The elements of the doctrine were best described in Saskatchewan River Bungalows Ltd. v. Maritime Life Assurance Co. as “full knowledge of the deficiency which might be relied upon and the unequivocal intention to relinquish the right to rely on it.” Since then, case law in Ontario has developed to clarify the situations in which the doctrine can be applied.
The scope of unreasonable withholding and the applicability of the waiver doctrine were recently considered by the Court of Appeal in Rabin v. 2490918 Ontario Inc. At the time of the dispute, the appellant was a retiring dentist who had practiced for several decades. His practice was a tenant of a building that the respondent acquired to demolish and redevelop in the future. Through the purchase, the respondent became the landlord at the property.
The appellant had agreed to sell his practice to two younger dentists and sought the landlord’s consent to assign the lease as part of the business sale. The provision addressing lease assignments in the commercial lease required the appellant to give “prior written notice” to the landlord of his intent to transfer, and within 15 days of such notice, the landlord would notify of its consent or lack thereof.
The appellant sent the requisite notice to the landlord, but the respondent did not reply within the 15-day specified timeframe. It was not until 22 days after the notice was delivered that the landlord consented, subject to the addition of a demolition clause. The appellant refused, and the respondent withheld its consent. The parties continued their correspondence with several more requests for the landlord’s consent in the negotiations.
The application judge found that the appellant had waived the requirement under the lease for the respondent to provide consent within 15 days. In arriving at this decision, the judge was swayed by numerous emails sent by the appellant’s counsel renewing the request for consent. The judge dismissed the application.

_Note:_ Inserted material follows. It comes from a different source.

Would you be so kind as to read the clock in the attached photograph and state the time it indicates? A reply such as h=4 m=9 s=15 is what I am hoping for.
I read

On appeal, the Court of Appeal found that the application judge had applied the doctrine of waiver where neither party had raised it as an issue, and the judge had erred in its application.
First, the Court noted that it is well established as a matter of natural justice that “it is not open to a judge to dispose of a material issue in a proceeding on the basis that has not been raised or argued by the parties.” The application judge had applied the doctrine of waiver on his initiative, preventing the parties from making submissions on this point.
Second, the application judge did not reference the test as set out above. He made no determination on whether the appellant had the “unequivocal and conscious intention” to waive his rights in any of the correspondence. In fact, the appellant had continuously insisted on compliance with the lease. The evidence pointed to the stringent test not being met, and thus, applying the waiver doctrine was a legal error.
The Court went on to note that the application judge’s analysis should have focused on whether the consent by the landlord was “unreasonably withheld.” In doing so, the Court stated that it would look at “the information available to, and the reasons given by, the landlord at the time the landlord neglected or refused consent.” In light of the facts of the case, this burden was met. The landlord failed to respond within the necessary timeframe, no reasonable excuse was provided for its failure to respond, and attempted to trade consent for a clause for its benefit.
The Court allowed the appeal, set aside the application judge’s order, and granted the appellant’s application. The Court found that the landlord unreasonably withheld its consent to the lease assignment and ordered that the assignment be made.
There are several standard terms within a commercial lease, which often includes provisions pertaining to a lease assignment. However, if a party to the lease does not uphold their obligations to the other party, disputes can quickly arise. The trusted real estate lawyers at Baker & Company have extensive experience drafting, reviewing and negotiating commercial leases. Our lawyers will help you review documentation and ensure that you understand your legal obligations before you sign any contract. Contact us online or by phone at 416-777-0100 to schedule a consultation with a member of our property law team and learn how we can help you.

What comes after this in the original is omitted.